Nun ging es glatt weiter, zwischen Wiesen und Bäumen und Wasserlilien. Noch niemals bin ich auf so einem Wasserlilienfluß gefahren. Die Elde ist mit diesen lieblichsten aller Wasserblumen bekränzt, oft erstrahlen sie einzeln, auch zu zweien und dreien, wählerisch abgeschlossen, ihres Wertes sich bewußt, in ihrer blendenden Reinheit ... Es war einsam und friedlich, vor mir glänzte das glattdurchsichtige Wasser, im Heckloch flatterten die purpurbraunen Schilfrispen, bogen sich im Wind, gaben reizvolle Linien. Immerhin war es recht anstrengend, gegen den Strom zu fahren, hielt ich nur einen Augenblick an, um nach der Karte zu sehen oder mich aus fließenden Schilfmassen loszustoßen, trieb sachte die ,,Formosa“ nach Parchim zurück.

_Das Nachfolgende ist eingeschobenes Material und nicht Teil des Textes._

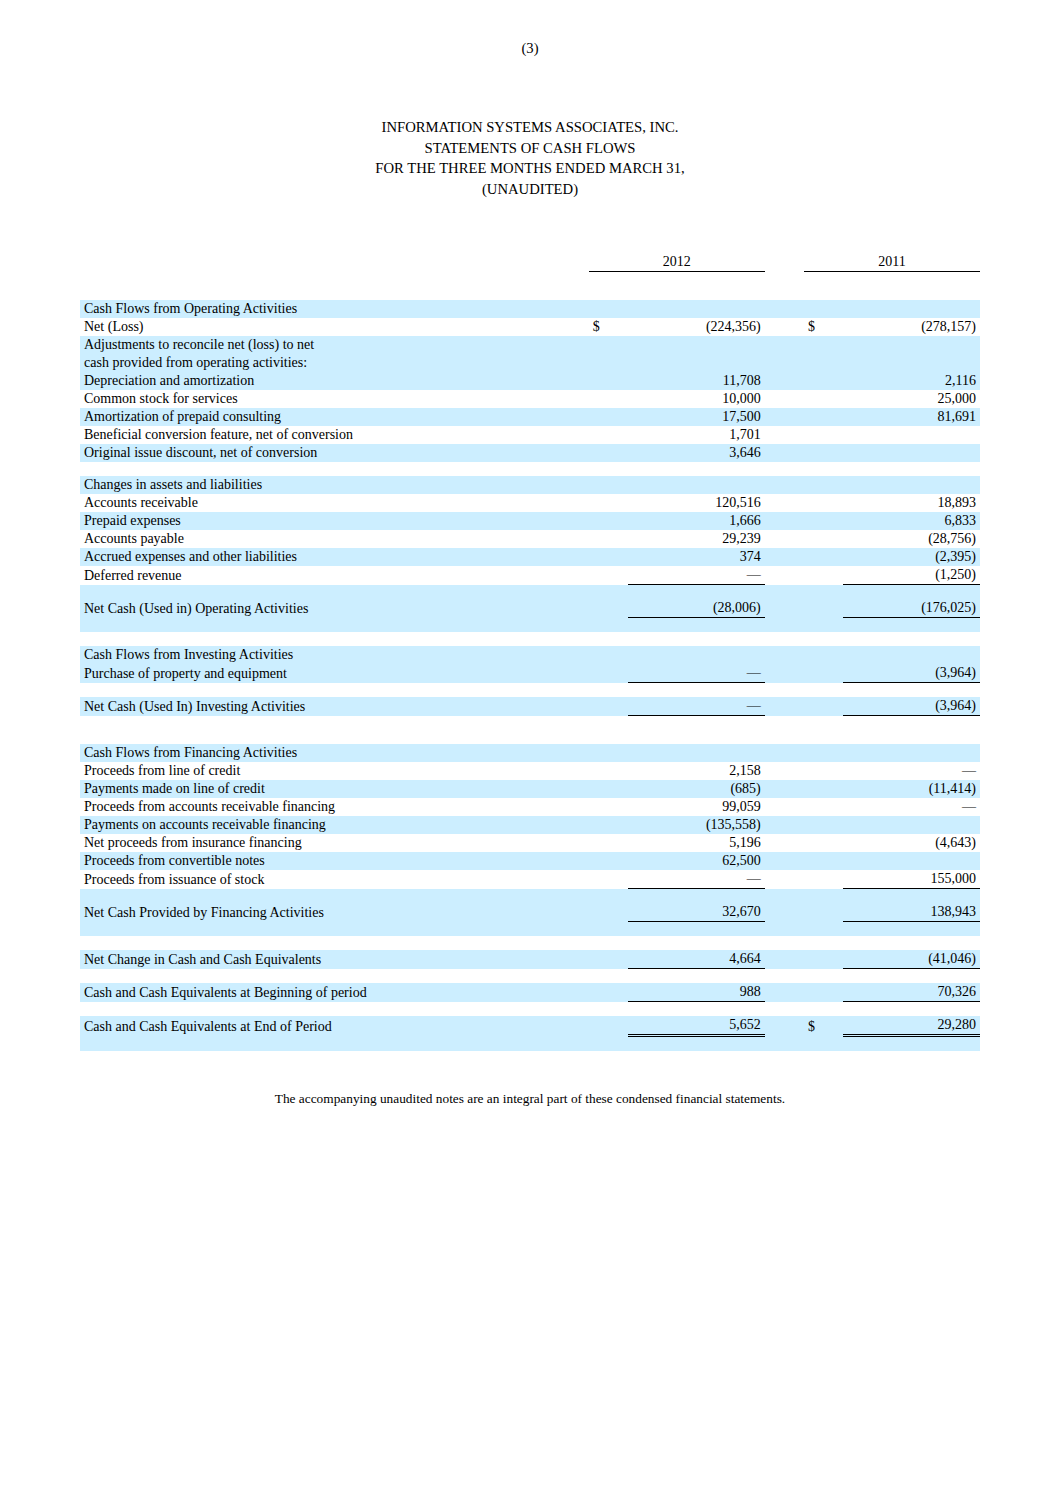(3)
INFORMATION SYSTEMS ASSOCIATES, INC.
STATEMENTS OF CASH FLOWS
FOR THE THREE MONTHS ENDED MARCH 31,
(UNAUDITED)
| | | 2012 | | 2011 |
| Cash Flows from Operating Activities | | | | | | |
| Net (Loss) | | $ | (224,356) | | $ | (278,157) |
| Adjustments to reconcile net (loss) to net | | | | | | |
| cash provided from operating activities: | | | | | | |
| Depreciation and amortization | | | 11,708 | | | 2,116 |
| Common stock for services | | | 10,000 | | | 25,000 |
| Amortization of prepaid consulting | | | 17,500 | | | 81,691 |
| Beneficial conversion feature, net of conversion | | | 1,701 | | | |
| Original issue discount, net of conversion | | | 3,646 | | | |
| Changes in assets and liabilities | | | | | | |
| Accounts receivable | | | 120,516 | | | 18,893 |
| Prepaid expenses | | | 1,666 | | | 6,833 |
| Accounts payable | | | 29,239 | | | (28,756) |
| Accrued expenses and other liabilities | | | 374 | | | (2,395) |
| Deferred revenue | | | — | | | (1,250) |
| Net Cash (Used in) Operating Activities | | | (28,006) | | | (176,025) |
| Cash Flows from Investing Activities | | | | | | |
| Purchase of property and equipment | | | — | | | (3,964) |
| Net Cash (Used In) Investing Activities | | | — | | | (3,964) |
| Cash Flows from Financing Activities | | | | | | |
| Proceeds from line of credit | | | 2,158 | | | — |
| Payments made on line of credit | | | (685) | | | (11,414) |
| Proceeds from accounts receivable financing | | | 99,059 | | | — |
| Payments on accounts receivable financing | | | (135,558) | | | |
| Net proceeds from insurance financing | | | 5,196 | | | (4,643) |
| Proceeds from convertible notes | | | 62,500 | | | |
| Proceeds from issuance of stock | | | — | | | 155,000 |
| Net Cash Provided by Financing Activities | | | 32,670 | | | 138,943 |
| Net Change in Cash and Cash Equivalents | | | 4,664 | | | (41,046) |
| Cash and Cash Equivalents at Beginning of period | | | 988 | | | 70,326 |
| Cash and Cash Equivalents at End of Period | | | 5,652 | | $ | 29,280 |
The accompanying unaudited notes are an integral part of these condensed financial statements.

Es kamen Dörfer mit guten alten backsteinernen Kirchen (Mecklenburg ist von diesen angefüllt), die Bauernhäuser waren gelegentlich erfreulich, am Ufer hingen Fischreusen und Netze. Geringer Flußverkehr, manchmal ein langes, sich im Zickzack fortbewegendes Floß, gelegentlich ein Kahn mit Männern, die das sonst üppig am Flußgrund wachsende Schilf- und Wasserkraut abgeschnitten - daher diese feindlichen treibenden Massen.

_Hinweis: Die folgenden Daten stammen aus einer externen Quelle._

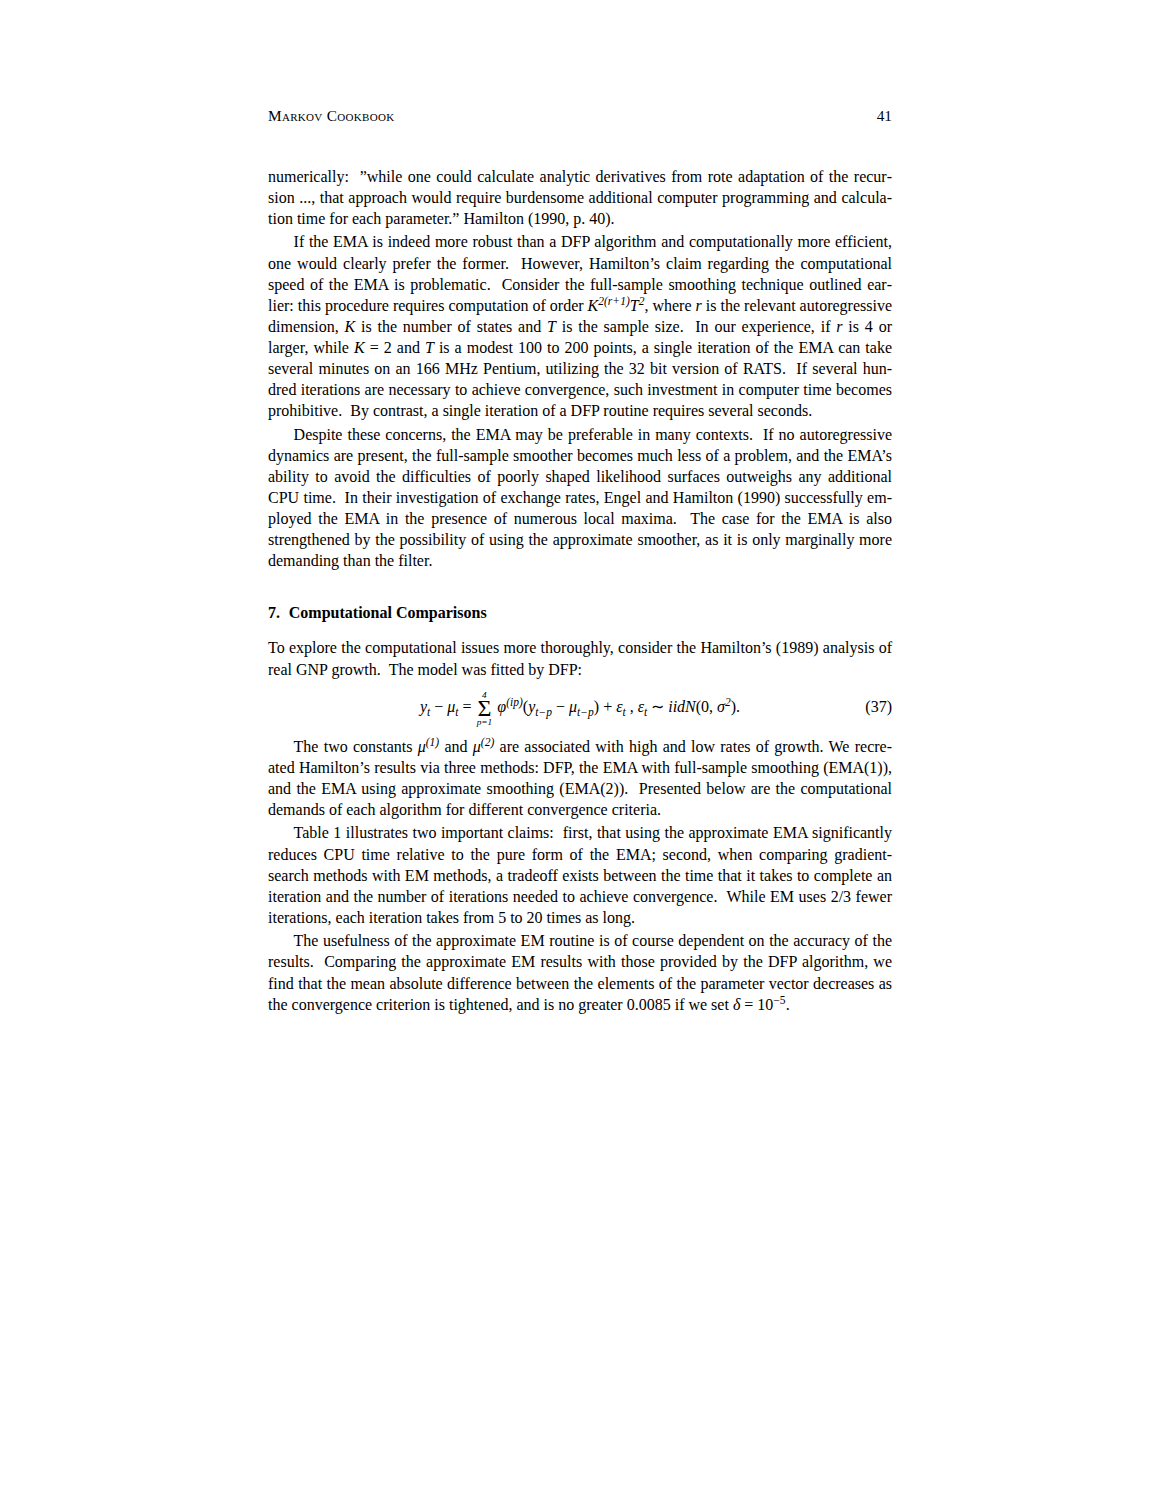Markov Cookbook 41
numerically: ”while one could calculate analytic derivatives from rote adaptation of the recursion ..., that approach would require burdensome additional computer programming and calculation time for each parameter.” Hamilton (1990, p. 40).
If the EMA is indeed more robust than a DFP algorithm and computationally more efficient, one would clearly prefer the former. However, Hamilton’s claim regarding the computational speed of the EMA is problematic. Consider the full-sample smoothing technique outlined earlier: this procedure requires computation of order K2(r+1)T2, where r is the relevant autoregressive dimension, K is the number of states and T is the sample size. In our experience, if r is 4 or larger, while K = 2 and T is a modest 100 to 200 points, a single iteration of the EMA can take several minutes on an 166 MHz Pentium, utilizing the 32 bit version of RATS. If several hundred iterations are necessary to achieve convergence, such investment in computer time becomes prohibitive. By contrast, a single iteration of a DFP routine requires several seconds.
Despite these concerns, the EMA may be preferable in many contexts. If no autoregressive dynamics are present, the full-sample smoother becomes much less of a problem, and the EMA’s ability to avoid the difficulties of poorly shaped likelihood surfaces outweighs any additional CPU time. In their investigation of exchange rates, Engel and Hamilton (1990) successfully employed the EMA in the presence of numerous local maxima. The case for the EMA is also strengthened by the possibility of using the approximate smoother, as it is only marginally more demanding than the filter.
7. Computational Comparisons
To explore the computational issues more thoroughly, consider the Hamilton’s (1989) analysis of real GNP growth. The model was fitted by DFP:
yt − μt = 4 Σp=1 φ(ip)(yt−p − μt−p) + εt , εt ∼ iidN(0, σ2). (37)
The two constants μ(1) and μ(2) are associated with high and low rates of growth. We recreated Hamilton’s results via three methods: DFP, the EMA with full-sample smoothing (EMA(1)), and the EMA using approximate smoothing (EMA(2)). Presented below are the computational demands of each algorithm for different convergence criteria.
Table 1 illustrates two important claims: first, that using the approximate EMA significantly reduces CPU time relative to the pure form of the EMA; second, when comparing gradient-search methods with EM methods, a tradeoff exists between the time that it takes to complete an iteration and the number of iterations needed to achieve convergence. While EM uses 2/3 fewer iterations, each iteration takes from 5 to 20 times as long.
The usefulness of the approximate EM routine is of course dependent on the accuracy of the results. Comparing the approximate EM results with those provided by the DFP algorithm, we find that the mean absolute difference between the elements of the parameter vector decreases as the convergence criterion is tightened, and is no greater 0.0085 if we set δ = 10−5.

Es wurde sechs Uhr, es wurde sieben Uhr, seit acht Uhr saß ich im Boot und war ziemlich ermüdet, als endlich die Burower Schleuse aus der Luftlinie erschien. Der würdige Schleusenmeister band die ,,Formosa“ zwischen den Wassertoren fest, verschloß alle Habseligkeiten in einem Schuppen, riet mir nach Groß-Parchow zu gehen, dort würde ich Unterkunft finden. So zog ich unter den Abendwolken auf nassen Wiesenpfaden - es hatte wieder mal geregnet - nach dem in der Ferne sichtbaren Dorf, auf dem Rücken den Rucksack, in anbetracht der Federbettnot mußte leider die Reisedecke immer aufgeschnallt werden. Der Groß-Parchower Gasthof war ein ansehnlich altmodisches Fachwerkhaus, die saubere, freundliche Wirtin ließ eben Bratkartoffeln in der Pfanne prasseln. Während meine Betten bezogen wurden, ging ich im Garten umher, wie das sein soll, war Obst und Gemüse mit farbenfrohen Blumenrabatten eingesäumt. Ich pflückte mir Reseden, freute mich an den Studentenblumen, an den Georginen. Dann erhielt ich in der guten Stube auf dem Samtsofa, von Bildern und Nippsachen umgeben, ein vorzügliches Abendbrot. Die Wirtin setzte sich zu mir, natürlich sprachen wir vom Krieg, genau richtig wiederholte sie mir den Inhalt des letzten Generalstabsberichtes. Wie fast immer lautete der Schlußreim des Gespräches: es ist eine schwere Zeit, und der Friede ist noch nicht in Sicht. Aber es steht ja gut, und wir müssen eben durchhalten.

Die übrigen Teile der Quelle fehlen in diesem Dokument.